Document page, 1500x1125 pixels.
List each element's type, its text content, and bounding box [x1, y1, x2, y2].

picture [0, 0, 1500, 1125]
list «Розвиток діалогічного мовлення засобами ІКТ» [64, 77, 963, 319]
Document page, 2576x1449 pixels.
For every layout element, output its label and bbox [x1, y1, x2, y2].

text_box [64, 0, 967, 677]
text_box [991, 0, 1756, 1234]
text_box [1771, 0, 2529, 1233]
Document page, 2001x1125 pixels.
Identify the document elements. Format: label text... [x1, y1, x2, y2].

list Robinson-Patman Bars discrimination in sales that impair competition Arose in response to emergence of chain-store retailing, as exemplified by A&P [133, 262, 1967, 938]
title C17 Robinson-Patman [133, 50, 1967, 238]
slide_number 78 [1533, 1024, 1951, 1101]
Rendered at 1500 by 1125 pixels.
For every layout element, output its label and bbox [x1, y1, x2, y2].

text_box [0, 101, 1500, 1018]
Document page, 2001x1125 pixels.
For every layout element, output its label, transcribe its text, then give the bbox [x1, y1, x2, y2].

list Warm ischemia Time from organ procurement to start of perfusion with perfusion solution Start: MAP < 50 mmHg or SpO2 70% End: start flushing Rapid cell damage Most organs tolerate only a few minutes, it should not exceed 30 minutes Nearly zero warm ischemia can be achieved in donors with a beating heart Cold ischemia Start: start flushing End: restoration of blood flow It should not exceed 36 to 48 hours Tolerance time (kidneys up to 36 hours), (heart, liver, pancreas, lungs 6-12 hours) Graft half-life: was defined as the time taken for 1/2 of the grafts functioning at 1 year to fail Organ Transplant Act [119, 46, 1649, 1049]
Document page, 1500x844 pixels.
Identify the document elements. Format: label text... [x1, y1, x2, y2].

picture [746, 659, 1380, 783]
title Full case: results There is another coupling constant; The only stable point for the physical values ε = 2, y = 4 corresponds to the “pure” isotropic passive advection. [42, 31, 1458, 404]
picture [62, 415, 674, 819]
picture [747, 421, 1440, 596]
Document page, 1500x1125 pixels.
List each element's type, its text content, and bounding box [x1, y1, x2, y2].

-- -- --

> DIRECTIVE
I'd like every record written out exactly as given.

> TASK RESULT
Document page, 1500x1125 pixels.
List each element's type, its text content, and bounding box [x1, y1, x2, y2].

picture [0, 0, 1500, 1125]
list «Розвиток діалогічного мовлення засобами ІКТ» [64, 77, 963, 319]
Document page, 2576x1449 pixels.
For every layout element, output its label and bbox [x1, y1, x2, y2].

text_box [64, 0, 967, 677]
text_box [991, 0, 1756, 1234]
text_box [1771, 0, 2529, 1233]
Document page, 2001x1125 pixels.
Identify the document elements. Format: label text... [x1, y1, x2, y2].

list Robinson-Patman Bars discrimination in sales that impair competition Arose in response to emergence of chain-store retailing, as exemplified by A&P [133, 262, 1967, 938]
title C17 Robinson-Patman [133, 50, 1967, 238]
slide_number 78 [1533, 1024, 1951, 1101]
Rendered at 1500 by 1125 pixels.
For every layout element, output its label and bbox [x1, y1, x2, y2].

text_box [0, 101, 1500, 1018]
Document page, 2001x1125 pixels.
For every layout element, output its label, transcribe its text, then give the bbox [x1, y1, x2, y2].

list Warm ischemia Time from organ procurement to start of perfusion with perfusion solution Start: MAP < 50 mmHg or SpO2 70% End: start flushing Rapid cell damage Most organs tolerate only a few minutes, it should not exceed 30 minutes Nearly zero warm ischemia can be achieved in donors with a beating heart Cold ischemia Start: start flushing End: restoration of blood flow It should not exceed 36 to 48 hours Tolerance time (kidneys up to 36 hours), (heart, liver, pancreas, lungs 6-12 hours) Graft half-life: was defined as the time taken for 1/2 of the grafts functioning at 1 year to fail Organ Transplant Act [119, 46, 1649, 1049]
Document page, 1500x844 pixels.
Identify the document elements. Format: label text... [x1, y1, x2, y2].

picture [746, 659, 1380, 783]
title Full case: results There is another coupling constant; The only stable point for the physical values ε = 2, y = 4 corresponds to the “pure” isotropic passive advection. [42, 31, 1458, 404]
picture [62, 415, 674, 819]
picture [747, 421, 1440, 596]
Document page, 1500x1125 pixels.
List each element's type, its text content, and bounding box [x1, y1, x2, y2].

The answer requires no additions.